- Panaccoine R, et al. Efficacy and Safety of Upadacitinib Maintenance Therapy in Patients with Moderately to Severely Active Ulcerative Colitis: Results from a Randomized Phase 3 Study. LB11, UEG Week 2021 Virtual Congress, 3-5 October.
The oral, selective, reversible JAK inhibitor upadacitinib showed greater efficacy than placebo as an induction therapy for patients with UC in two phase 3 trials (U-ACHIEVE [NCT02819635] and U-ACCOMPLISH [NCT03653026]). The current trial examined the efficacy and safety of upadacitinib as maintenance therapy for patients with moderately to severely active UC1.
Clinical responders of the U-ACHIEVE and U-ACCOMPLISH trials (both 45 mg upadacitinib once daily) were enrolled in the U-ACHIEVE maintenance study (n=451). Subjects were randomised 1:1:1 to 15 mg upadacitinib once daily, 30 mg upadacitinib once daily, or placebo. Primary endpoint was the clinical remission per Adapted Mayo Score at week 52. The results were presented by Dr Remo Panaccoine (University of Calgary, Canada).
A significantly greater proportion of upadacitinib receivers achieved clinical remission at week 52 in comparison with placebo receivers (upadacitinib 15 mg, 42%; upadacitinib 30 mg, 52%; placebo, 12%; P<0.001). In addition, maintenance of clinical remission was observed for 59%, 70%, and 22% of the patients in the 15 mg, 30 mg, and placebo groups respectively. Similar outcomes were reported for maintenance of clinical response, and maintenance of endoscopic remission.

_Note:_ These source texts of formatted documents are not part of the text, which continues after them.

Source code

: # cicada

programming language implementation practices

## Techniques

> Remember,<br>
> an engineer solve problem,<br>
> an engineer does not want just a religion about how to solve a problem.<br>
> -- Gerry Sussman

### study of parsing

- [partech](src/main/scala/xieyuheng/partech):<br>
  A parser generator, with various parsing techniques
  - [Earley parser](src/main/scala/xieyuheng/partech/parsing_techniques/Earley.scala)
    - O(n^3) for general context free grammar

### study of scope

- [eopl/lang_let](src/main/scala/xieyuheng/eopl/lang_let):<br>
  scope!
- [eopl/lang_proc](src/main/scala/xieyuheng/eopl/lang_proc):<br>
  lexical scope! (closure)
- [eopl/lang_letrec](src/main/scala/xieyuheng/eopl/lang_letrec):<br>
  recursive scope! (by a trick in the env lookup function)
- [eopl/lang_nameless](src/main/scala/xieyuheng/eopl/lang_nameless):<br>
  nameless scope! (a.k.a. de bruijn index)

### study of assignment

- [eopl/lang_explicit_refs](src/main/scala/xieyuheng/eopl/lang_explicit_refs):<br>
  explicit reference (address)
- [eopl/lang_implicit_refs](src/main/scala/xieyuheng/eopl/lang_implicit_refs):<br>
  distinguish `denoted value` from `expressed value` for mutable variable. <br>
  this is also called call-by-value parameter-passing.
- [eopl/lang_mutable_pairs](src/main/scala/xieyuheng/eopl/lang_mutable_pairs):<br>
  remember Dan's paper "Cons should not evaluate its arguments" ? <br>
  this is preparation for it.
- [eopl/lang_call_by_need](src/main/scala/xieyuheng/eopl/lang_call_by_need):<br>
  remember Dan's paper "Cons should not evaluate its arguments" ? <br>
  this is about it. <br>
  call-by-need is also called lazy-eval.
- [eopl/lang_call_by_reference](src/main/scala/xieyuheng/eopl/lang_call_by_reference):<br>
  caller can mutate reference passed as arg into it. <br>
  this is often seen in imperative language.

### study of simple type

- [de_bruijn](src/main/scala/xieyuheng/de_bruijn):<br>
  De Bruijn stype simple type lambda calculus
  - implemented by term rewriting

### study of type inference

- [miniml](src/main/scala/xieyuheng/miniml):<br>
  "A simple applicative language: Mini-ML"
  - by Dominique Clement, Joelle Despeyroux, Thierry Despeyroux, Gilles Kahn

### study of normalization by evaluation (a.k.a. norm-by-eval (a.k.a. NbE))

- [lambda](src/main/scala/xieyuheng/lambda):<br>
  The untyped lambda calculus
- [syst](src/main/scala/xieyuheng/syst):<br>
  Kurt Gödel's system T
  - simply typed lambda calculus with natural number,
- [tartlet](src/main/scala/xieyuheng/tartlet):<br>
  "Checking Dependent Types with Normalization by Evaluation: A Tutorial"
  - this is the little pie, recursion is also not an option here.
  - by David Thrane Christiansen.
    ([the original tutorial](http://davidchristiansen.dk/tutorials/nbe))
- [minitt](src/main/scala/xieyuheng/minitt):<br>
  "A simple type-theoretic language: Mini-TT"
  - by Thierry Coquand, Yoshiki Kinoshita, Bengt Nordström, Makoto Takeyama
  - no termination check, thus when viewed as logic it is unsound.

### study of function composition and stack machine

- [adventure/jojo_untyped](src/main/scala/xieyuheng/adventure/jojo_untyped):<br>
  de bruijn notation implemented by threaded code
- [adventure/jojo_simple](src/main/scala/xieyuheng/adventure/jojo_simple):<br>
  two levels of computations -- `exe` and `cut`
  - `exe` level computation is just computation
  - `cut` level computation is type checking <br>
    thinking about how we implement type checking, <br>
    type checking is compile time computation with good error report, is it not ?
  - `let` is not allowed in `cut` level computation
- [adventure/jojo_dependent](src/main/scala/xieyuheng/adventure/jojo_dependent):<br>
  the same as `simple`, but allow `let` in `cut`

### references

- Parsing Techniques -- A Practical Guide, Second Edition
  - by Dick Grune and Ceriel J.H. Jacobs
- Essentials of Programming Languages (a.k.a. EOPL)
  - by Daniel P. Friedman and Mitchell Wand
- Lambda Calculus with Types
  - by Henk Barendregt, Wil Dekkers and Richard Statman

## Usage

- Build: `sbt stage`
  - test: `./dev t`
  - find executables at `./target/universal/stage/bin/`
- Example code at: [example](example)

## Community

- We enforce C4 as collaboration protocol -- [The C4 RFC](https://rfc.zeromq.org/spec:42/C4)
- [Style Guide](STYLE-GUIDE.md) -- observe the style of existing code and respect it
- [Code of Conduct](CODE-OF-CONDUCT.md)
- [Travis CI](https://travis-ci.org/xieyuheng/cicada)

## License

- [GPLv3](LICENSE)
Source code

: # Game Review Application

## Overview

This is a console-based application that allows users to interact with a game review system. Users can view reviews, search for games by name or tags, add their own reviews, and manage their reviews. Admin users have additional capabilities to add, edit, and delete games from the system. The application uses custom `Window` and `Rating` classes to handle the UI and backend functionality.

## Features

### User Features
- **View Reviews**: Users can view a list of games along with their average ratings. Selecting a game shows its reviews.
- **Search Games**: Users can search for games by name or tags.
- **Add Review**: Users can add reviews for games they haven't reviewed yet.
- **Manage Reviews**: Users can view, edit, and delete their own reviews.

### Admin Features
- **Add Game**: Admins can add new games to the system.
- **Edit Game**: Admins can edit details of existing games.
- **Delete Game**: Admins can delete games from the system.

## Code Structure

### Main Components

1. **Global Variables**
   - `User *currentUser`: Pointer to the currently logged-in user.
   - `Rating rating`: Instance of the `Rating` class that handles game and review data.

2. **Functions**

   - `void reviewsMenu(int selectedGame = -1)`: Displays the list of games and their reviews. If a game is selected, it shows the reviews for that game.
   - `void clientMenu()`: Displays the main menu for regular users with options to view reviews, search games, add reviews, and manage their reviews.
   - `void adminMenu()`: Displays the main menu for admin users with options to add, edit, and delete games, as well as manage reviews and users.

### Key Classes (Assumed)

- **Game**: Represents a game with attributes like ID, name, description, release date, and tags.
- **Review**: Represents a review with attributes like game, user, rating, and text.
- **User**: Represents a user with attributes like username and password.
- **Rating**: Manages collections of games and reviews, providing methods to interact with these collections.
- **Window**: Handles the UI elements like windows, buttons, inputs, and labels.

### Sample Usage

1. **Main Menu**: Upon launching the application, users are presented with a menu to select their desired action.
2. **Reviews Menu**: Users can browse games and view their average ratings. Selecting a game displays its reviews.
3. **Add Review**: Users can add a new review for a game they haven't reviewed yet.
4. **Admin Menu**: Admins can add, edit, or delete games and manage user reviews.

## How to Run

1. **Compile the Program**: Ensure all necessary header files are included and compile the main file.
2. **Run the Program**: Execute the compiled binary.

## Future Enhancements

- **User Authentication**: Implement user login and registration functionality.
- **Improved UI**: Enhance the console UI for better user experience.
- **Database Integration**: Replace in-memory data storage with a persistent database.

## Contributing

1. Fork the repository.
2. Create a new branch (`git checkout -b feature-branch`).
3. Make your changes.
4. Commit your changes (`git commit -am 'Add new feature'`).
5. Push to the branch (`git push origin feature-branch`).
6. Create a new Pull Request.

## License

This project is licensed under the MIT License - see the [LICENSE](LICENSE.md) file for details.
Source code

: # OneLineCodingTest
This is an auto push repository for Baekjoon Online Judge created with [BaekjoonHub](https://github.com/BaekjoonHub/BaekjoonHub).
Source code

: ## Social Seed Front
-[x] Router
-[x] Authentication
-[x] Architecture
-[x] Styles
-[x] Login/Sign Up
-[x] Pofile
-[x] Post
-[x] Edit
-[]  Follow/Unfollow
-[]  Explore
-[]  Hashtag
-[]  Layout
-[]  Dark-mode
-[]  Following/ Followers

No new safety issues of upadacitinib emerged in this trial. Adverse events (AEs) were reported in 78.6% (30 mg), 77.7% (15 mg), and 75.8% (placebo) of the patients. Serious AEs were numerically more common in the placebo group (12.8%) than in the experimental conditions (15 mg, 6.8%; 30 mg, 5.8%). The elevation of creatine phosphokinase levels was reported more frequently in upadacitinib receivers, but this did not lead to discontinuations of the trial. Finally, although severe infections were reported more often in the placebo group, herpes zoster infections were exclusively reported in the upadacitinib 15 mg (4.1%) and 30 mg (3.9%) receivers.